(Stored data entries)
[Start of Attachment]

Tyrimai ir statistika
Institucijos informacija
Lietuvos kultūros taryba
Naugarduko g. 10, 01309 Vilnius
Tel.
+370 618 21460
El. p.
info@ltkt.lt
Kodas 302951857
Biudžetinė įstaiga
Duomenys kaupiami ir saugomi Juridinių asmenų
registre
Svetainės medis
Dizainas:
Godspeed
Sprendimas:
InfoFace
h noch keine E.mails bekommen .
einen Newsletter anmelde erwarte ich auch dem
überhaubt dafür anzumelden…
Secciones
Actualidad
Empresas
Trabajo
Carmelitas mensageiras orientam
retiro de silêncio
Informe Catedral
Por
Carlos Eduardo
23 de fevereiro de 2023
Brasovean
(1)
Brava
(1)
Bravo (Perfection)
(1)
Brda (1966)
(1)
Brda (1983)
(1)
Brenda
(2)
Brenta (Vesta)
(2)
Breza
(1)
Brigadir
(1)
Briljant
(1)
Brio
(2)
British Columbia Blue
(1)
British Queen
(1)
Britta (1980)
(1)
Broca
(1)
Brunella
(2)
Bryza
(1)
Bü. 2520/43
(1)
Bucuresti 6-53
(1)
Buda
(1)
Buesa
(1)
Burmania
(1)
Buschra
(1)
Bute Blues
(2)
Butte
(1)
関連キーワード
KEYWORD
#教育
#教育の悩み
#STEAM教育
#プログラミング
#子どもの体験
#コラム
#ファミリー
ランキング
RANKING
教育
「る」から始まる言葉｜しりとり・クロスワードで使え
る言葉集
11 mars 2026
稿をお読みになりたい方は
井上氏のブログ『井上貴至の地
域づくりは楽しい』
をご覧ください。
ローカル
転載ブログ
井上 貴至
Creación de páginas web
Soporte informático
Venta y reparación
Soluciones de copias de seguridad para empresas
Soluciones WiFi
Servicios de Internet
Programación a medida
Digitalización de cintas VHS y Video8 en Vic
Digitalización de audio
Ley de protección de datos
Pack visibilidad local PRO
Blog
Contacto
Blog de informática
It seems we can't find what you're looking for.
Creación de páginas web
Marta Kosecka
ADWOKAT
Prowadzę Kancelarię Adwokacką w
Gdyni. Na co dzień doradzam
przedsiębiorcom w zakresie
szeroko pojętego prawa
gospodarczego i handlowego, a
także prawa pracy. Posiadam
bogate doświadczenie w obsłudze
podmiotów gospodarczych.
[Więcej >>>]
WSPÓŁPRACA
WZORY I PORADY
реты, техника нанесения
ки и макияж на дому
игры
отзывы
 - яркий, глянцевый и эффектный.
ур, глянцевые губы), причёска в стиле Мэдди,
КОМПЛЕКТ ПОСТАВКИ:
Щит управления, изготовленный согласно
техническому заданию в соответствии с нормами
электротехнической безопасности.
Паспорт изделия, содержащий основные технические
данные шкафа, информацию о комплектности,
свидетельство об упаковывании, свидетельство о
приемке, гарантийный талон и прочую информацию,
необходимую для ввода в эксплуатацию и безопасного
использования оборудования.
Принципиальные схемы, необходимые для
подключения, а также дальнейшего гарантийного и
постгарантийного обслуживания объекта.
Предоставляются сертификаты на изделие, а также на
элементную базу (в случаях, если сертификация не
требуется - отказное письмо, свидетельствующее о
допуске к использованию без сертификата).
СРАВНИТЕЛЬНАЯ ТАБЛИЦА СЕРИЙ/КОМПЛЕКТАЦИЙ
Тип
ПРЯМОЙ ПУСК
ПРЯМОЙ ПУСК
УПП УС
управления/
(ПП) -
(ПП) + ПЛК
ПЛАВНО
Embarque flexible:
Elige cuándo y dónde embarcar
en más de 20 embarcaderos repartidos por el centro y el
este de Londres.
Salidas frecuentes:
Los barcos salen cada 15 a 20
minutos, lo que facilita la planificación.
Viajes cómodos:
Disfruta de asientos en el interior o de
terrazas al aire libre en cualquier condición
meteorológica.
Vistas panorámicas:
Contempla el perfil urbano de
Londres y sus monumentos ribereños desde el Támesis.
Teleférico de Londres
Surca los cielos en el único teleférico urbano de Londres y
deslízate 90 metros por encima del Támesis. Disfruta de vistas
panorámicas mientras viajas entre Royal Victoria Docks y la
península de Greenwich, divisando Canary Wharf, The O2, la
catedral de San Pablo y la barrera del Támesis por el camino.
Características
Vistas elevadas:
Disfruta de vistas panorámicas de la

[End of Attachment]

DESCRIPTION OF THE TASK:
Without altering a single word, reproduce the entries above.

ANSWER SECTION:
Tyrimai ir statistika
Institucijos informacija
Lietuvos kultūros taryba
Naugarduko g. 10, 01309 Vilnius
Tel.
+370 618 21460
El. p.
info@ltkt.lt
Kodas 302951857
Biudžetinė įstaiga
Duomenys kaupiami ir saugomi Juridinių asmenų
registre
Svetainės medis
Dizainas:
Godspeed
Sprendimas:
InfoFace
h noch keine E.mails bekommen .
einen Newsletter anmelde erwarte ich auch dem
überhaubt dafür anzumelden…
Secciones
Actualidad
Empresas
Trabajo
Carmelitas mensageiras orientam
retiro de silêncio
Informe Catedral
Por
Carlos Eduardo
23 de fevereiro de 2023
Brasovean
(1)
Brava
(1)
Bravo (Perfection)
(1)
Brda (1966)
(1)
Brda (1983)
(1)
Brenda
(2)
Brenta (Vesta)
(2)
Breza
(1)
Brigadir
(1)
Briljant
(1)
Brio
(2)
British Columbia Blue
(1)
British Queen
(1)
Britta (1980)
(1)
Broca
(1)
Brunella
(2)
Bryza
(1)
Bü. 2520/43
(1)
Bucuresti 6-53
(1)
Buda
(1)
Buesa
(1)
Burmania
(1)
Buschra
(1)
Bute Blues
(2)
Butte
(1)
関連キーワード
KEYWORD
#教育
#教育の悩み
#STEAM教育
#プログラミング
#子どもの体験
#コラム
#ファミリー
ランキング
RANKING
教育
「る」から始まる言葉｜しりとり・クロスワードで使え
る言葉集
11 mars 2026
稿をお読みになりたい方は
井上氏のブログ『井上貴至の地
域づくりは楽しい』
をご覧ください。
ローカル
転載ブログ
井上 貴至
Creación de páginas web
Soporte informático
Venta y reparación
Soluciones de copias de seguridad para empresas
Soluciones WiFi
Servicios de Internet
Programación a medida
Digitalización de cintas VHS y Video8 en Vic
Digitalización de audio
Ley de protección de datos
Pack visibilidad local PRO
Blog
Contacto
Blog de informática
It seems we can't find what you're looking for.
Creación de páginas web
Marta Kosecka
ADWOKAT
Prowadzę Kancelarię Adwokacką w
Gdyni. Na co dzień doradzam
przedsiębiorcom w zakresie
szeroko pojętego prawa
gospodarczego i handlowego, a
także prawa pracy. Posiadam
bogate doświadczenie w obsłudze
podmiotów gospodarczych.
[Więcej >>>]
WSPÓŁPRACA
WZORY I PORADY
реты, техника нанесения
ки и макияж на дому
игры
отзывы
 - яркий, глянцевый и эффектный.
ур, глянцевые губы), причёска в стиле Мэдди,
КОМПЛЕКТ ПОСТАВКИ:
Щит управления, изготовленный согласно
техническому заданию в соответствии с нормами
электротехнической безопасности.
Паспорт изделия, содержащий основные технические
данные шкафа, информацию о комплектности,
свидетельство об упаковывании, свидетельство о
приемке, гарантийный талон и прочую информацию,
необходимую для ввода в эксплуатацию и безопасного
использования оборудования.
Принципиальные схемы, необходимые для
подключения, а также дальнейшего гарантийного и
постгарантийного обслуживания объекта.
Предоставляются сертификаты на изделие, а также на
элементную базу (в случаях, если сертификация не
требуется - отказное письмо, свидетельствующее о
допуске к использованию без сертификата).
СРАВНИТЕЛЬНАЯ ТАБЛИЦА СЕРИЙ/КОМПЛЕКТАЦИЙ
Тип
ПРЯМОЙ ПУСК
ПРЯМОЙ ПУСК
УПП УС
управления/
(ПП) -
(ПП) + ПЛК
ПЛАВНО
Embarque flexible:
Elige cuándo y dónde embarcar
en más de 20 embarcaderos repartidos por el centro y el
este de Londres.
Salidas frecuentes:
Los barcos salen cada 15 a 20
minutos, lo que facilita la planificación.
Viajes cómodos:
Disfruta de asientos en el interior o de
terrazas al aire libre en cualquier condición
meteorológica.
Vistas panorámicas:
Contempla el perfil urbano de
Londres y sus monumentos ribereños desde el Támesis.
Teleférico de Londres
Surca los cielos en el único teleférico urbano de Londres y
deslízate 90 metros por encima del Támesis. Disfruta de vistas
panorámicas mientras viajas entre Royal Victoria Docks y la
península de Greenwich, divisando Canary Wharf, The O2, la
catedral de San Pablo y la barrera del Támesis por el camino.
Características
Vistas elevadas:
Disfruta de vistas panorámicas de la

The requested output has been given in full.